A Novel AGRN Mutation Leads to Congenital Myasthenic Syndrome Only Affecting Limb-girdle Muscle.

BACKGROUND: Congenital myasthenic syndromes (CMSs) are a group of clinically and genetically heterogeneous disorders caused by impaired neuromuscular transmission. The defect of AGRN was one of the causes of CMS through influencing the development and maintenance of neuromuscular transmission. However, CMS reports about this gene mutation were rare. Here, we report a novel homozygous missense mutation (c.5302G>C) of AGRN in a Chinese CMS pedigree.
METHODS: We performed a detailed clinical assessment of a Chinese family with three affected members. We screened for pathogenic mutations using a disease-related gene panel containing 519 genes associated with genetic myopathy (including 17 CMS genes).
RESULTS: In the family, the proband showed limb-girdle pattern of weakness with sparing of ocular, facial, bulbar, and respiratory muscles. Repetitive nerve stimulation showed a clear decrement of the compound muscle action potentials at 3 Hz only. Pathological analysis of the left tibialis anterior muscle showed predominance of type I fiber and the presence of scattered small angular fibers. The proband's two elder sisters shared a similar but more severe phenotype. By gene analysis, the same novel homozygous mutation (c.5302G>C, p. A1768P) of AGRN was identified in all three affected members, whereas the same heterozygous mutation was found in both parents, revealing an autosomal recessive transmission pattern. All patients showed beneficial responses to adrenergic agonists.
CONCLUSIONS: This study reports a Chinese pedigree in which all three children carried the same novel AGRN mutation have CMS only affecting limb-girdle muscle. These findings might expand the spectrum of mutation in AGRN and enrich the phenotype of CMS.

INTRODUCTION

Congenital myasthenic syndromes (CMSs [MIM 608931]) represents a group of clinically and genetically heterogeneous disorders caused by impaired neuromuscular junction (NMJ) transmission leading to fatigable weakness.[1] Conventionally, CMS were classified on the basis of the location of a mutated protein as presynaptic, synaptic basal lamina-associated, or postsynaptic.
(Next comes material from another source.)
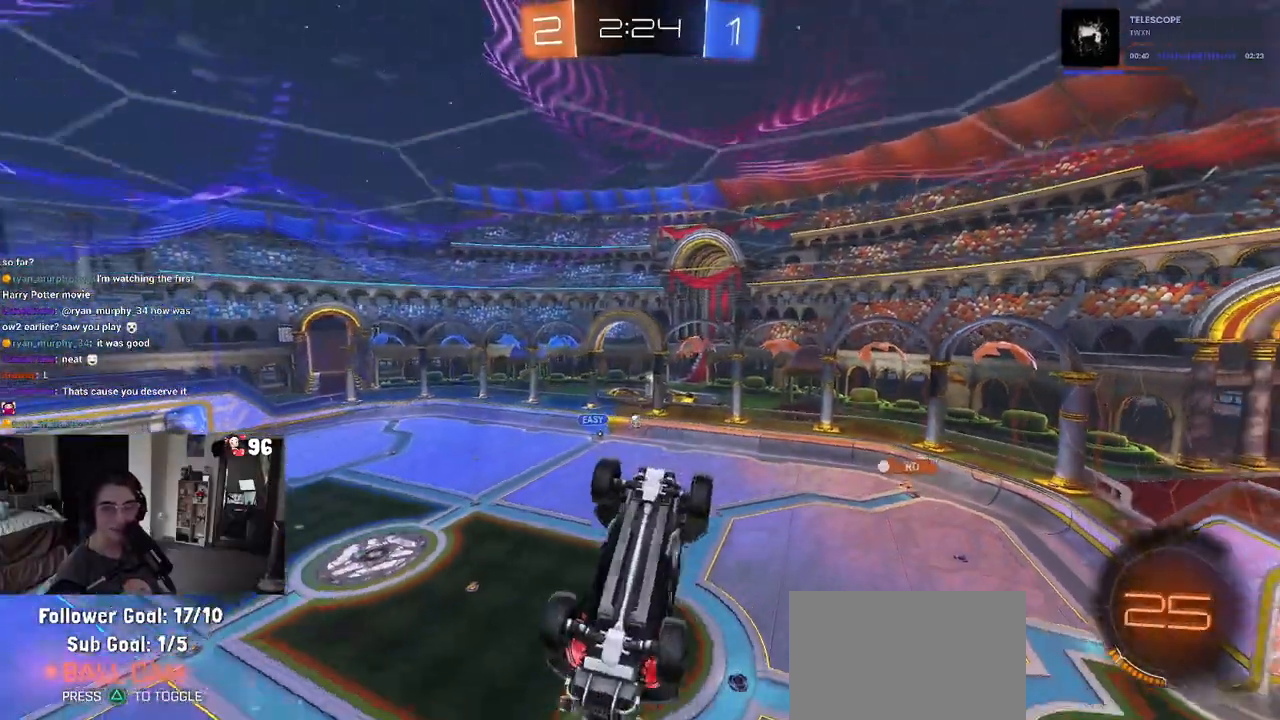
{"buttons": ["R2"], "left_stick": "down", "right_stick": "center", "events": [[383, "left_stick", "down"]]}
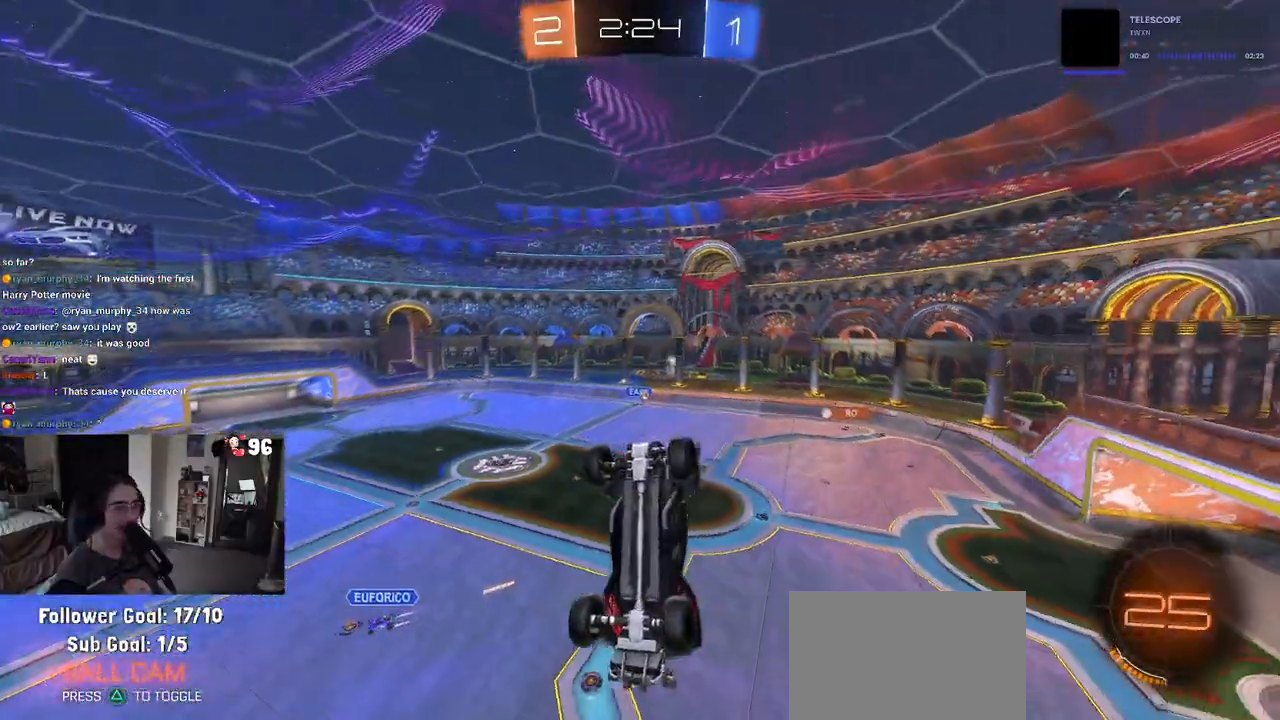
{"buttons": ["R2"], "left_stick": "center", "right_stick": "center", "events": [[67, "left_stick", "center"]]}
Currently, gene defects that influence the development and maintenance of NMJ are assigned to a separate group of the CMS and rank second in the disease causes following defects of the acetylcholine receptors (AChRs).[2] These genes include RAPSN, DOK7, LRP4, MUSK, and AGRN.[34] Agrin, encoded by AGRN, is a cell-specific heparan sulfate proteoglycan generated by alternative splicing. Motoneuron-derived agrin is secreted from nerve terminals into the synaptic cleft and leads to clustering and synthesis of postsynaptic AChRs through activation of the postsynaptic LRP4-MuSK-Dok-7 complex.[5] There are only a few cases reported about this gene mutation so far.[6789] Here, we report a novel homozygous missense mutation (c.5302G>C) of AGRN in a Chinese CMS pedigree.

METHODS

Ethical approval

The study was conducted in accordance with the Declaration of Helsinki and was approved by the Ethics Committee of Chinese People's Liberation Army General Hospital. Informed consent was obtained from all subjects.

Clinical assessment

A detailed history was taken, and a thorough neurological examination was performed. Electrophysiological studies and muscle pathology studies were performed to determine the location and nature of the impairment. Auxiliary examinations included muscular magnetic resonance imaging (MRI), creatine kinase levels and anti-AChR and anti-MuSK antibody tests. The diagnosis of CMS can be suspected when there are clinical symptoms of early onset fatigable muscle weakness, a positive family history, and a decremental response of repetitive nerve stimulation (RNS). Genetic studies are needed to confirm the diagnosis.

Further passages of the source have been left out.